Stored items:
======
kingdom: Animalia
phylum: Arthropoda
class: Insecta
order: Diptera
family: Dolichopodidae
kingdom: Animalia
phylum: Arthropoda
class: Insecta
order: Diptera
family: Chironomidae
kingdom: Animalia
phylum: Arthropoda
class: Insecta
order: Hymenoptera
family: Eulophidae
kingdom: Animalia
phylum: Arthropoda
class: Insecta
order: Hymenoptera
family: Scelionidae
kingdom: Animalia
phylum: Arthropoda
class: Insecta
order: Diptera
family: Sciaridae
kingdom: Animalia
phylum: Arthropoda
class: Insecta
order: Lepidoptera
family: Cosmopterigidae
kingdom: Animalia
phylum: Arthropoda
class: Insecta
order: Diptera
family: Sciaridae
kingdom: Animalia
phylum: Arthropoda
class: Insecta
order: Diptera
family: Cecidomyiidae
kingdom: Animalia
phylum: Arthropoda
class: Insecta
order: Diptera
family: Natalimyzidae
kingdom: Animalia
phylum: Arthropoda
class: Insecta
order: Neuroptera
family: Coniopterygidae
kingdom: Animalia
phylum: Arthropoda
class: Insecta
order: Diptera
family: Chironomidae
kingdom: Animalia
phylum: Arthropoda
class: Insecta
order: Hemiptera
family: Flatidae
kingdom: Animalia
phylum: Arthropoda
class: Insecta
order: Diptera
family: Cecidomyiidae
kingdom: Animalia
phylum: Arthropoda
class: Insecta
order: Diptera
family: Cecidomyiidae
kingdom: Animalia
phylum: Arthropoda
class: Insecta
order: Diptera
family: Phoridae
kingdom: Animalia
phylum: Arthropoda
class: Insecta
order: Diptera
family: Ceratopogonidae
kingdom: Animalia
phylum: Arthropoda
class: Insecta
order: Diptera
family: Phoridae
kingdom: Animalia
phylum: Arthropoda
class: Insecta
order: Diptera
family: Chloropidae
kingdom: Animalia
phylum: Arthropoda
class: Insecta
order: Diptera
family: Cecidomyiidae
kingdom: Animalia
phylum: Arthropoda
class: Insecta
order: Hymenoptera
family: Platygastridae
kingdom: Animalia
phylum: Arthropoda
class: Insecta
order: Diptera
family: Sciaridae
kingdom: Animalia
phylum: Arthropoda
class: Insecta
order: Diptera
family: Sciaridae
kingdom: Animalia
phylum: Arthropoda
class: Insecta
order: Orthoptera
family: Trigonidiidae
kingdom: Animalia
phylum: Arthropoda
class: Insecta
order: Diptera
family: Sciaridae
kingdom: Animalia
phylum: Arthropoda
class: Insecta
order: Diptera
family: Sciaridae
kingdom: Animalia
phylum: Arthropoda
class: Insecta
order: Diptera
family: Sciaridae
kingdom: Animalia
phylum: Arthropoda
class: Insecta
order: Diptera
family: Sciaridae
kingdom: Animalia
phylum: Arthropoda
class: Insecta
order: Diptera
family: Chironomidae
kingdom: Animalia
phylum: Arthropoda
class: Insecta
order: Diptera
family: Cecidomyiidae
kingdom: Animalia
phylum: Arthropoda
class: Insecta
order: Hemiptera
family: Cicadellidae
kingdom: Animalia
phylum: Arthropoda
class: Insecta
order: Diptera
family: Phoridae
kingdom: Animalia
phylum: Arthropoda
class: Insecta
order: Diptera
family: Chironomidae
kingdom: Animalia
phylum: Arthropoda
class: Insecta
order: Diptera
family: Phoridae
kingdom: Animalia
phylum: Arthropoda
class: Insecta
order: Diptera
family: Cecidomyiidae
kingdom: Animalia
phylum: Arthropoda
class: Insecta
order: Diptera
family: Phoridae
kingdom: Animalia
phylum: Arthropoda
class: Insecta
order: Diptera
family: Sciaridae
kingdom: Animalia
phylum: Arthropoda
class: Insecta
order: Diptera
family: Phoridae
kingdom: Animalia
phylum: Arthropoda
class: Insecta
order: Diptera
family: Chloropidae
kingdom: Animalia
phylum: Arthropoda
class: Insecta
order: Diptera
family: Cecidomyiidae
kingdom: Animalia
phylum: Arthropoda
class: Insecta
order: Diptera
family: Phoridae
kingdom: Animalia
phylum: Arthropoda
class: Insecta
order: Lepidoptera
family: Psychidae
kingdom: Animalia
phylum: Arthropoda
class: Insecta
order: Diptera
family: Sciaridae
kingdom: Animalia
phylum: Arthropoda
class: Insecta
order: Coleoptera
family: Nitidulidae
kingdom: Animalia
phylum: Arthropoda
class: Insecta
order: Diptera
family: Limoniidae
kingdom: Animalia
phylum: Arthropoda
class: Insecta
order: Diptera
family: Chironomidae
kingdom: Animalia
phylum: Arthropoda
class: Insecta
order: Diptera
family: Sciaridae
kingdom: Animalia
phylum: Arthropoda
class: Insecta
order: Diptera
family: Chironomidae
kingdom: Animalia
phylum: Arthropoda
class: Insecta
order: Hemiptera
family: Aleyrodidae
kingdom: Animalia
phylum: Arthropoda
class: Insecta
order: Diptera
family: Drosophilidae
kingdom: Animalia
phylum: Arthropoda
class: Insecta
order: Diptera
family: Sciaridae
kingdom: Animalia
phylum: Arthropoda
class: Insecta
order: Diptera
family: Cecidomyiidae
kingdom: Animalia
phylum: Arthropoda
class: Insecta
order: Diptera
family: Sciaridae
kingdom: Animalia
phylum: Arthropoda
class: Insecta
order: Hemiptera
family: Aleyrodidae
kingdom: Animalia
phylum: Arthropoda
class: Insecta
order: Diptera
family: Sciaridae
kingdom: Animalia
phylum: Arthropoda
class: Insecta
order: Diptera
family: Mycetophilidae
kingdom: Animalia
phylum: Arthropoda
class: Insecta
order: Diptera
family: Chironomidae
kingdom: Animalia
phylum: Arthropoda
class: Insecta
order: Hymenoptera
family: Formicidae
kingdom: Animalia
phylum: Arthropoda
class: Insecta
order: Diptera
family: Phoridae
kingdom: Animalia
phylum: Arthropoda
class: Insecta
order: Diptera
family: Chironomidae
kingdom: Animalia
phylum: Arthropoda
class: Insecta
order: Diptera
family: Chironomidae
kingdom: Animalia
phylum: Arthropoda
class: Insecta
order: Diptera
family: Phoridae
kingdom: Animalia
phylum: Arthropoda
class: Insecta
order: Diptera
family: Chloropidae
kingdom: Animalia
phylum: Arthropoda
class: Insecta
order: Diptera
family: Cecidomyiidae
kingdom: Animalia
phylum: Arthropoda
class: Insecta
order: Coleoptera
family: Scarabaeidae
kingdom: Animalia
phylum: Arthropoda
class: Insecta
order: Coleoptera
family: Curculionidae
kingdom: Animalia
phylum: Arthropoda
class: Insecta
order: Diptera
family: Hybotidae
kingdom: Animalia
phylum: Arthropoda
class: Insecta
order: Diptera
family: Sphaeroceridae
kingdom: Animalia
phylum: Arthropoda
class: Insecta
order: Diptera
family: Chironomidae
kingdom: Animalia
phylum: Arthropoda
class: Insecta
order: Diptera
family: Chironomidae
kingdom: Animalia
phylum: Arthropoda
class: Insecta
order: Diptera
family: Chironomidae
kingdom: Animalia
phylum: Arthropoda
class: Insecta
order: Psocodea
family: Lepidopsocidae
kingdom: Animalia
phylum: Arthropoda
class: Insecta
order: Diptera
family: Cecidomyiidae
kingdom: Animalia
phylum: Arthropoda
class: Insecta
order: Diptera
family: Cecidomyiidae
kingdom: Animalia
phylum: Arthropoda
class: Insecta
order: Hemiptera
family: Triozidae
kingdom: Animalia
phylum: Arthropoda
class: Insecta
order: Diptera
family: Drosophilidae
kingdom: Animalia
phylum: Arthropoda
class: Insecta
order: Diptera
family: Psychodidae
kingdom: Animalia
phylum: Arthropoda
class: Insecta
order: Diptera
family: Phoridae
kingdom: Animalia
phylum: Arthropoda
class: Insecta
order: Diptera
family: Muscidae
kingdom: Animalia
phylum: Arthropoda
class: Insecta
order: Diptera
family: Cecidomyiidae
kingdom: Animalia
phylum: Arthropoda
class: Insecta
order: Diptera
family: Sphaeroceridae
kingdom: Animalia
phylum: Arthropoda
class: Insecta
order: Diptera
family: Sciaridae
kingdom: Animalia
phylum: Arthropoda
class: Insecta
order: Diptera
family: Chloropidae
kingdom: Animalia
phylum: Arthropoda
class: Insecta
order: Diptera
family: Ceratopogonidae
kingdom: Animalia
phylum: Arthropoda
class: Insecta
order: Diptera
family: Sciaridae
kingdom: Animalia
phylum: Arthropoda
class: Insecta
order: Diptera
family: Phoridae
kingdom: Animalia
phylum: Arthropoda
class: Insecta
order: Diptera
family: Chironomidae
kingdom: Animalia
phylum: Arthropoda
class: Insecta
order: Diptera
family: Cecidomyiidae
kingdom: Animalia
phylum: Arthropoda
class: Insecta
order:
======
Problem details: Reproduce the lines of the material above verbatim, beginning with its first line and continuing through the line that contains "family: Eulophidae". Include both of those lines and nothing further.

Correct output:
kingdom: Animalia
phylum: Arthropoda
class: Insecta
order: Diptera
family: Dolichopodidae
kingdom: Animalia
phylum: Arthropoda
class: Insecta
order: Diptera
family: Chironomidae
kingdom: Animalia
phylum: Arthropoda
class: Insecta
order: Hymenoptera
family: Eulophidae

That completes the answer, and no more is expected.